AS LONG AS HE NEEDS ME

Yet Trump’s loyalty is famously a one-way street. So far, he’s never had to put his family’s loyalty against his feckless, notoriously fickle fidelity to his staff. The two loyalties have not come in conflict.

As the Times story points out, Kushner is different from his father-in-law; the young heir is muted and preppy, but he shares the President’s love for doing business according to the precepts he learned in the semi-legal twilight of the New York real estate market. This may explain why “Jared Island” (to use the phrase inside the West Wing) has so many vague and huge projects thrown his way—Middle East peace and weapon sales being two of the most notable.

The most likely answer is that one of them will break first. Jared will move away from the center of power, and Trump will remain. Jared is not sworn to defend the Constitution, and is not confined to a small manor in the District. Trump is. Kushner can have a life away from the maelstrom. Trump is stuck in D.C. until he leaves. Pretend you are Jared Kushner. If you were wealthy, powerful, and famous, and had to answer to the public (half of whom hated you) and to the law (who say you may be colluding with Russia) and to the press (who have publicized your name to every American), what would you do? If you were used to another kind of life, would you bear this attention for a year, two years, eight years? Even if it meant huge powers and global influence? Would it still be worth it?

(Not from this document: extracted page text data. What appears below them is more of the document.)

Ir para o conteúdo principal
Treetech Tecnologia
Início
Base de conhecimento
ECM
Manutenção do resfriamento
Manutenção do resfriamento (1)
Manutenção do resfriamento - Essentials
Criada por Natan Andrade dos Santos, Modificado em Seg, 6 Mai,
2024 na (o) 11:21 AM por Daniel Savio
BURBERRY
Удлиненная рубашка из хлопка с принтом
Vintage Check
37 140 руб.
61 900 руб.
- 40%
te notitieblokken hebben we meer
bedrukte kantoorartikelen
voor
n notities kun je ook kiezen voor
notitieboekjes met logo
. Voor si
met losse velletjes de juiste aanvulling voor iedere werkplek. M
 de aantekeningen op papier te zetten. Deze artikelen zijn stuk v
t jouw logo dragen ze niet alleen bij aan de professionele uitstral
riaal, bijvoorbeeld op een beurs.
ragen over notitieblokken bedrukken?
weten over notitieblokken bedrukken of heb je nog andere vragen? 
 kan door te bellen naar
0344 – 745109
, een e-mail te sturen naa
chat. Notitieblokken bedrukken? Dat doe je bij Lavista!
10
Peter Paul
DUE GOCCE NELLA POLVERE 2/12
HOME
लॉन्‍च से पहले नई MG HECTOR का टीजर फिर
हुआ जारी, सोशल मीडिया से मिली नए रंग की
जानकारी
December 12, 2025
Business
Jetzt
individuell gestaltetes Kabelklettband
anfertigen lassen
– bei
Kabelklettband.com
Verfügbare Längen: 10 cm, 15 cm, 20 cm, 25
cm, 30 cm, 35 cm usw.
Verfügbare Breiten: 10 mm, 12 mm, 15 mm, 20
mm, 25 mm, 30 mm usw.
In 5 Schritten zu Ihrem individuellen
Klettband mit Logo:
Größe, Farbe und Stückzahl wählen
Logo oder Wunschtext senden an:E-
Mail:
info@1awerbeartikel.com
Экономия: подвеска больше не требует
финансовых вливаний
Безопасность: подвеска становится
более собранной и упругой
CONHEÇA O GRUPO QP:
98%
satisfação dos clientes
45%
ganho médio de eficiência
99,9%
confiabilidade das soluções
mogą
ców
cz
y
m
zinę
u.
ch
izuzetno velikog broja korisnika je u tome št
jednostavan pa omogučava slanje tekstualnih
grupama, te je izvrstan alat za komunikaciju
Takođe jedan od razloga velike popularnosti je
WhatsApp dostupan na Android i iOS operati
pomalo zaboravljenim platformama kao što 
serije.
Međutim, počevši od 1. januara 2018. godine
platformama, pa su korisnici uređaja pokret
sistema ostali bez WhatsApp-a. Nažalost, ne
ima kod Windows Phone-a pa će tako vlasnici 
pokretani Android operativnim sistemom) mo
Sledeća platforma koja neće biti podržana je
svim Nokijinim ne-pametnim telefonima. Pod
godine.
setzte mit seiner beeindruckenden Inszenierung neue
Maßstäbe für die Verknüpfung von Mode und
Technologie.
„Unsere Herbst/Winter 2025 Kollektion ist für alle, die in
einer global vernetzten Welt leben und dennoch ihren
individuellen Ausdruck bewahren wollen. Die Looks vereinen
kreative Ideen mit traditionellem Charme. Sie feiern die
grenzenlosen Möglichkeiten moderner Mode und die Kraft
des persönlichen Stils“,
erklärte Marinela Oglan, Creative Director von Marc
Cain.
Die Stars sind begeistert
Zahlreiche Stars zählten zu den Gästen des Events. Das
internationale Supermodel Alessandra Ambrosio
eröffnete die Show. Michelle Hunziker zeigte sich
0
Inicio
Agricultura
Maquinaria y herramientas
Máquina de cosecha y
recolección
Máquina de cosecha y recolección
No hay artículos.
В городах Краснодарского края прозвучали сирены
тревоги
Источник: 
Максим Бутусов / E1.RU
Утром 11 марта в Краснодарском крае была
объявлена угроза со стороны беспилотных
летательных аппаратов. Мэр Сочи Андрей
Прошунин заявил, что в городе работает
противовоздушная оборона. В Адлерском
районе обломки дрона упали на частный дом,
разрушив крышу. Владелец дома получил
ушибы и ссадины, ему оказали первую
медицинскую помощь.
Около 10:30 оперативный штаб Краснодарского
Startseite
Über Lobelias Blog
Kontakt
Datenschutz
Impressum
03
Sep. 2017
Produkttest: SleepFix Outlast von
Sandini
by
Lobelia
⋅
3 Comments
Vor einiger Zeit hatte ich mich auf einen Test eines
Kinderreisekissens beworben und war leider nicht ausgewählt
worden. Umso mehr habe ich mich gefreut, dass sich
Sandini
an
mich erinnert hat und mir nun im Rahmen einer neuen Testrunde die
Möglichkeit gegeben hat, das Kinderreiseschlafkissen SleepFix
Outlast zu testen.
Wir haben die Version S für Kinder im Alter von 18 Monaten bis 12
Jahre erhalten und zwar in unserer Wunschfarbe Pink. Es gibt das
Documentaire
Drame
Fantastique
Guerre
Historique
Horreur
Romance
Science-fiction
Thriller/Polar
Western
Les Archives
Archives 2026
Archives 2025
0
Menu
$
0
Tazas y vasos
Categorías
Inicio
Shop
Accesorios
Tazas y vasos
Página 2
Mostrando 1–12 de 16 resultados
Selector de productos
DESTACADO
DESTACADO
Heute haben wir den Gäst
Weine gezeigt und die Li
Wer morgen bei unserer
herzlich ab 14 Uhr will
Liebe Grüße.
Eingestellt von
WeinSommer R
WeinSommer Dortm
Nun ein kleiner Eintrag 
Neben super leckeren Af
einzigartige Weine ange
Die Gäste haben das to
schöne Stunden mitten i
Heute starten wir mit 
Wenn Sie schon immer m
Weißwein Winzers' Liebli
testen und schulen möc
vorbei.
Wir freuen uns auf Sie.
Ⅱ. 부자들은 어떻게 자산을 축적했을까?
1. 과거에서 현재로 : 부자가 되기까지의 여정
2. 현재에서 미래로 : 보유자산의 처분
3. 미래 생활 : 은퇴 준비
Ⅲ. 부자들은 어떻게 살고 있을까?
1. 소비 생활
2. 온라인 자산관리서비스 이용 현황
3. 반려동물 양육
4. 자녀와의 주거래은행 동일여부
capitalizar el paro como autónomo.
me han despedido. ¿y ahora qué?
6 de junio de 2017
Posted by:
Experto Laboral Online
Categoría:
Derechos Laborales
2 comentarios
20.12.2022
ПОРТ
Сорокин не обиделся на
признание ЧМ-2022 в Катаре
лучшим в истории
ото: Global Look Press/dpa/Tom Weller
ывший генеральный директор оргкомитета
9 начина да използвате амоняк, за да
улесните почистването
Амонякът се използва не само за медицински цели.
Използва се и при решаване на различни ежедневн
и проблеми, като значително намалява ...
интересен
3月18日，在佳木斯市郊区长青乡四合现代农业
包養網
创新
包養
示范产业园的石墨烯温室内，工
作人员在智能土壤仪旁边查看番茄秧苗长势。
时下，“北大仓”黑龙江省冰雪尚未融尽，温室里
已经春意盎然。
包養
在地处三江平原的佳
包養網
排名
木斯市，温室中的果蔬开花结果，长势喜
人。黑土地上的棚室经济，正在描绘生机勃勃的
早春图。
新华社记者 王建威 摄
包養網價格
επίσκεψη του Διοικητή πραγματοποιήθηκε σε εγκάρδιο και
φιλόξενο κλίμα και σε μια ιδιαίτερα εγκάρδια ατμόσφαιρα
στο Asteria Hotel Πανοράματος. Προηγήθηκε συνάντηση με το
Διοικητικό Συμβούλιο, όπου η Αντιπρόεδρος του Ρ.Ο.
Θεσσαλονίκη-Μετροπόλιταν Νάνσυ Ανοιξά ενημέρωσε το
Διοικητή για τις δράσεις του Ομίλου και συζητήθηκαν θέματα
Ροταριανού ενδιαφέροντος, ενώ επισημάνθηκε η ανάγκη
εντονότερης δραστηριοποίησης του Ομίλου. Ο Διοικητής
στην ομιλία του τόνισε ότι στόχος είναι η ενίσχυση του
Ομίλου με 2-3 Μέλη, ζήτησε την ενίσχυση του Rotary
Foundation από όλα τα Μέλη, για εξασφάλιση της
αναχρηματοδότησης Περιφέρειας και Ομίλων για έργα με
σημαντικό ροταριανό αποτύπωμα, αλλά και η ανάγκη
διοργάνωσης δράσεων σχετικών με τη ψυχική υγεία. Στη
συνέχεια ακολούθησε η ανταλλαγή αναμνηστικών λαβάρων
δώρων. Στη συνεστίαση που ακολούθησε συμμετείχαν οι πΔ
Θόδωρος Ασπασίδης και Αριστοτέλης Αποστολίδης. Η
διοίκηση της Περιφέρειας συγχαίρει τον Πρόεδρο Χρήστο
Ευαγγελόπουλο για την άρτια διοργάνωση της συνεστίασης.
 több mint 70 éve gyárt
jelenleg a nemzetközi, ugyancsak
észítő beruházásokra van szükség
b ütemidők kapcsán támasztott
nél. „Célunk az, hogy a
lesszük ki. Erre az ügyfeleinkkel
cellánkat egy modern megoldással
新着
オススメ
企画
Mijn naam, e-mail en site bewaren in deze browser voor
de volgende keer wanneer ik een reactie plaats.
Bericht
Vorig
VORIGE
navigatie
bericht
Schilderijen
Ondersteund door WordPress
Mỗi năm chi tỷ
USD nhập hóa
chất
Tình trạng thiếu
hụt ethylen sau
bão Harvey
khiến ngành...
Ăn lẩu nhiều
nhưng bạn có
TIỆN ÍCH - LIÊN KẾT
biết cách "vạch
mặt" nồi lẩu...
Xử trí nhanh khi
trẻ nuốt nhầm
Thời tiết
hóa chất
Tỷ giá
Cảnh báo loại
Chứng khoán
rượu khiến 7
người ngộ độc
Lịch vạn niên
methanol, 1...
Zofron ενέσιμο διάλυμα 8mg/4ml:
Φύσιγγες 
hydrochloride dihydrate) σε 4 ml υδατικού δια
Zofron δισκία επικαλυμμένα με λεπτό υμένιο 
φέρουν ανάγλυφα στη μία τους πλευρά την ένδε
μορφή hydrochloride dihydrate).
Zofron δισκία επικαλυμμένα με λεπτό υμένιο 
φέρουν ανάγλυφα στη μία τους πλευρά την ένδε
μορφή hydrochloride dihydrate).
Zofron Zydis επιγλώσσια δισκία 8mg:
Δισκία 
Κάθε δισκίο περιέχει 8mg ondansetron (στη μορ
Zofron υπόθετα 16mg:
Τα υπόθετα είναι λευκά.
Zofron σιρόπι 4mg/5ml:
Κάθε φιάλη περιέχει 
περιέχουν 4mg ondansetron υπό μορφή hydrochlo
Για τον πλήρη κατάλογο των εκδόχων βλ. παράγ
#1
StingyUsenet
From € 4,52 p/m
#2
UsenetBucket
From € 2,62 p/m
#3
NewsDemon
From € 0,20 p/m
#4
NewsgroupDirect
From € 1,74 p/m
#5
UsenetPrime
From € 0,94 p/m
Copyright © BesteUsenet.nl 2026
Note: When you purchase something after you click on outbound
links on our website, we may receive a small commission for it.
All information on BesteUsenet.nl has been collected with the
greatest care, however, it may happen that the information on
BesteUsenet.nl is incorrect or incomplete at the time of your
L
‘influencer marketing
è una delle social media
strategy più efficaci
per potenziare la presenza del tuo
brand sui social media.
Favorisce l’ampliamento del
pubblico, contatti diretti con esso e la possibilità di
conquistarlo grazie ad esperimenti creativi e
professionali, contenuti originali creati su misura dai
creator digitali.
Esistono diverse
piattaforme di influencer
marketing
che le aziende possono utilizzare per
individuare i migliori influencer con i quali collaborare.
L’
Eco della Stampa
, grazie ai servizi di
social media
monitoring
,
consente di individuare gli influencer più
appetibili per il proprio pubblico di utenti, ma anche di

Kushner’s trajectory is not the same thing as an ordinary politician being lifted into power—a Clinton, a Reagan, a Carter: people who came from (relatively) nowhere to a larger destiny. Kushner and Trump would have imperial sway even without the drafty residence on Pennsylvania Avenue. Even the most influential governor of the most influential state still has a life circumscribed in a way that a lifetime billionaire does not. A pol can be removed from power by an election or an impeachment. Except for bankruptcy, capital goes on forever. If you’d had an easy life before, and then you fell into the thorn nest, and were hissed by people you’d never met—would you stay there, if you didn’t have to? Jared will not.

In a Guardian column on May 29. Walter Shapiro argued that Kushner was inherently doomed. Too many projects, too much notoriety in a scandal-prone Presidency, and now an investigation: ” his life in the coming months and maybe years will be a study in misery. He will probably spend more time with his personal lawyer, Clinton justice department veteran Jamie Gorelick, than with Ivanka or his children.” That is one fate. Return to New York, and you’re sort of out of danger but away from power; stay in Washington, and accelerate your own doom.

And as always, the family factor, the same vector which lifted Kushner to power, complicates matters beyond the dreams of Rubik. Shapiro wrote of Trump: “Trapped in the trappings of a White House that he can’t demolish to build something grander, Trump is surrounded by aides like Reince Priebus and HR McMaster whom he neither fully trusts nor feels comfortable with.” Who can Trump trust in the end? The ties that bind are the ties worth having, but only when those ties go both ways, when both parties must abide under a code of loyalty. Donald Trump’s idea of worth lives and dies under the light of his brand, which is the extension of a name—a joint-stock company which he and Jared and Ivanka and all the other brood of Trumps share ownership of. How does he handle that business? What will the man do when he meets the one employee he can never fire?